Leisure Seizure is in many ways worth the wait, though it’s a decidedly humble effort, not epoch-making or with any feeling of broad significance. Like Jandek’s work, Vek’s songs sound drafted in solitude and completely foreign in nature, despite their use of familiar elements. The album is studded with hooks, but it’s also strangely prickly, a quality evidenced by the title, which seems to offer a punchy moniker for the record, but, in Vek’s Queen’s English, doesn’t actually rhyme. That quirk becomes clear via his pronunciation on “Seizemic,” a track that mostly runs on what sounds like electronic bellows, pumping steadily along.

Mostly, these songs value small pieces, built off recurring synth motifs and chunks of glittery electronic noise, which leaves them feeling like repurposed rap beats. At the same time, a song like “Aroused,” with its artificial drums and goofy sound effects, could be an Ariel Pink track, were it smeared with grime and attitude.

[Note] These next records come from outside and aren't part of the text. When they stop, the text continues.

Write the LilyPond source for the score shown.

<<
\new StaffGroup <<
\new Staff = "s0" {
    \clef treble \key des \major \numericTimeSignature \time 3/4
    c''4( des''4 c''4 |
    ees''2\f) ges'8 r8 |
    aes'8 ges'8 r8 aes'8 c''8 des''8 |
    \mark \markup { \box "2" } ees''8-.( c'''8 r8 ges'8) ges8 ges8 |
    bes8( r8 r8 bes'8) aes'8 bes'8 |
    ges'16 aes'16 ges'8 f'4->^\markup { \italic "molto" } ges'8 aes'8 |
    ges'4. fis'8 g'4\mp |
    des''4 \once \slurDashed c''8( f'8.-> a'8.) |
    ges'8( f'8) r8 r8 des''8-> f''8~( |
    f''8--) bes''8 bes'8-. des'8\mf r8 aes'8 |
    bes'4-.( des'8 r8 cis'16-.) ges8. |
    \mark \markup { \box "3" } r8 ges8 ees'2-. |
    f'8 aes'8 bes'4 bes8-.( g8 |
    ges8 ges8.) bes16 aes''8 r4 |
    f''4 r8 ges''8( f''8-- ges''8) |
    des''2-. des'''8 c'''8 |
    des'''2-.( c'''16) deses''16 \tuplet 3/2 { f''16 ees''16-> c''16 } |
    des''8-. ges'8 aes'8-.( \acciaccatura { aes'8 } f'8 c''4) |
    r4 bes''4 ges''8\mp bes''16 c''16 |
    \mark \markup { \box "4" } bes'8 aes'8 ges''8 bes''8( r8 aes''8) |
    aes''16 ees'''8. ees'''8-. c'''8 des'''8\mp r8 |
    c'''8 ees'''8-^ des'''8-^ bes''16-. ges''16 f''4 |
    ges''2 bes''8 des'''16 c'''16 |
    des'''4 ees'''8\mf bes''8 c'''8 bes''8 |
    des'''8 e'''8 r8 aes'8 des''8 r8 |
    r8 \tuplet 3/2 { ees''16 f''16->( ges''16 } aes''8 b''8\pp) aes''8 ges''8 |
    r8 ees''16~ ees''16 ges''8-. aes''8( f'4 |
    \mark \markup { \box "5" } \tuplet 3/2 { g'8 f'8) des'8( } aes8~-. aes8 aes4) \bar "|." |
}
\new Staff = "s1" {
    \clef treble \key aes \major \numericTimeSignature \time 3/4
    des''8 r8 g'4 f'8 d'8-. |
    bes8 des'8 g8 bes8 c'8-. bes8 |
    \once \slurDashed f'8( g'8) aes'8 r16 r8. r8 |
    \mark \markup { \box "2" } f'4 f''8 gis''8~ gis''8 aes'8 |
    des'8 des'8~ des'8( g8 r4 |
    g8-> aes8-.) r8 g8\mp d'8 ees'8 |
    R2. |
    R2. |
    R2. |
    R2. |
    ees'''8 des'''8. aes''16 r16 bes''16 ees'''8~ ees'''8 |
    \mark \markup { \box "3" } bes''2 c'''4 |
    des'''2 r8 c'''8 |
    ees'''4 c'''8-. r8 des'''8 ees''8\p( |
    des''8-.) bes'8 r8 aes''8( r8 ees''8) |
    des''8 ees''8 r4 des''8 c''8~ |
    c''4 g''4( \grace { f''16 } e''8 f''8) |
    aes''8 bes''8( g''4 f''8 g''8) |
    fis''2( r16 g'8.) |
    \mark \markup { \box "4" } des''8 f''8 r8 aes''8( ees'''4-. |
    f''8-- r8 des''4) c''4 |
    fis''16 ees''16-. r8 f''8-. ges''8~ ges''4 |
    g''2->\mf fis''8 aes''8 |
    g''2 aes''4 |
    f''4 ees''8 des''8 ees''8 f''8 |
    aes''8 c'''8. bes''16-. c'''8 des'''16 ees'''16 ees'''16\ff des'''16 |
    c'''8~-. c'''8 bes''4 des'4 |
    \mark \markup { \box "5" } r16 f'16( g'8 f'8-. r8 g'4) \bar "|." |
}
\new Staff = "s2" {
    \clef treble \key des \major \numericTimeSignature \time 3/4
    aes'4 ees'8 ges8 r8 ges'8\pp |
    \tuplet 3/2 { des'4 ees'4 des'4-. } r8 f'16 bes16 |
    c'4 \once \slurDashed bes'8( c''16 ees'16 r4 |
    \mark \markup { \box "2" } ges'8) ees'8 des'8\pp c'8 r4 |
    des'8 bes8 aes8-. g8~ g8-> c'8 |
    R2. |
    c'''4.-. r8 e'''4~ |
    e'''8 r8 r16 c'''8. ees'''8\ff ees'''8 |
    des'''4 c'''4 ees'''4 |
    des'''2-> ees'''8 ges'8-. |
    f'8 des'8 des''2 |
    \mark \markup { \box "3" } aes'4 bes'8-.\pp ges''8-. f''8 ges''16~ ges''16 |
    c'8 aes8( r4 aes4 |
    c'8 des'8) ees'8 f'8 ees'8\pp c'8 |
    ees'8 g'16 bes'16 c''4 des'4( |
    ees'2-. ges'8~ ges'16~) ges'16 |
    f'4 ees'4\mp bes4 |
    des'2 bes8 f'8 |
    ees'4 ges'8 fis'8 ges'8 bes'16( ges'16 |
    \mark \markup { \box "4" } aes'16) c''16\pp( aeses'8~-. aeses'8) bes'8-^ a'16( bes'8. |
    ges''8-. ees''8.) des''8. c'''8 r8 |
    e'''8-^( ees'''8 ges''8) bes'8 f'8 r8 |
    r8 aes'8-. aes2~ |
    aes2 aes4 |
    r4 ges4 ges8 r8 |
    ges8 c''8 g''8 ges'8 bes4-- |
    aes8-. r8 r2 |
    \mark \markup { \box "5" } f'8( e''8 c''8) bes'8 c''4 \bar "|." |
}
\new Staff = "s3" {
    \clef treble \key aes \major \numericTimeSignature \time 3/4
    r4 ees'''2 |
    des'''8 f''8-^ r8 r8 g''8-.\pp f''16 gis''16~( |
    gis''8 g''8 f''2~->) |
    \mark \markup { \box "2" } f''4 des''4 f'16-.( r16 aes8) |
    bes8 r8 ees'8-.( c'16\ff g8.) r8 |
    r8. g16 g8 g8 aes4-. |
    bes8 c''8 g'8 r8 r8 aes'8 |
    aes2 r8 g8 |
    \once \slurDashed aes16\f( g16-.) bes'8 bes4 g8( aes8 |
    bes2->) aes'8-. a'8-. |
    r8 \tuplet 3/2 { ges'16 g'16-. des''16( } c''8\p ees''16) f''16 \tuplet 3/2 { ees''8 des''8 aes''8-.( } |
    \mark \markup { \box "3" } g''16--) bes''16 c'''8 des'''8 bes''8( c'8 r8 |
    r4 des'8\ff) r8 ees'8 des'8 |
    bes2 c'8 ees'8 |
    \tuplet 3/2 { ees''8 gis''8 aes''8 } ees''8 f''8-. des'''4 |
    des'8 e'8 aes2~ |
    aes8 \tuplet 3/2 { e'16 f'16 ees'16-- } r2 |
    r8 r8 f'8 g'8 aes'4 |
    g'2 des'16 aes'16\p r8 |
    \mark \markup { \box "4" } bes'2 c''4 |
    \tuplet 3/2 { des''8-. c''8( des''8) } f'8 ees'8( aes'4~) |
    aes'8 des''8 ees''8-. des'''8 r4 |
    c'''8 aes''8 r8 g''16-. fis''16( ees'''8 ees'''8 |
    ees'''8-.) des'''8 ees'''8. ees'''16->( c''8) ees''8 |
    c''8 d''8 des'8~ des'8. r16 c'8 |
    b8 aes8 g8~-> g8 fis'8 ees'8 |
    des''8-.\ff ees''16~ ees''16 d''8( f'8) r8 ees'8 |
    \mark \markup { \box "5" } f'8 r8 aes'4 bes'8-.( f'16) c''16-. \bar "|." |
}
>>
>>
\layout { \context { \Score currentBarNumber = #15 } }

But Vek doesn’t subscribe to most trappings of modernity, meaning that experiments like this are fierce and irony free, his nose seemingly placed squarely to the grindstone.

Like We Have Sound, Leisure Seizure feels inimitable not because of any great innovation or genius, but for the way it seemingly exists in its own perfectly contained universe. The same might be said for the man himself, who—by releasing a not incredibly ambitious, similarly toned album after a six-year hiatus—risks seeming completely detached from reality. But in some ways, that’s what makes Vek so attractive: He’s an outsider whose work feels like an expression of his own weirdo sovereignty.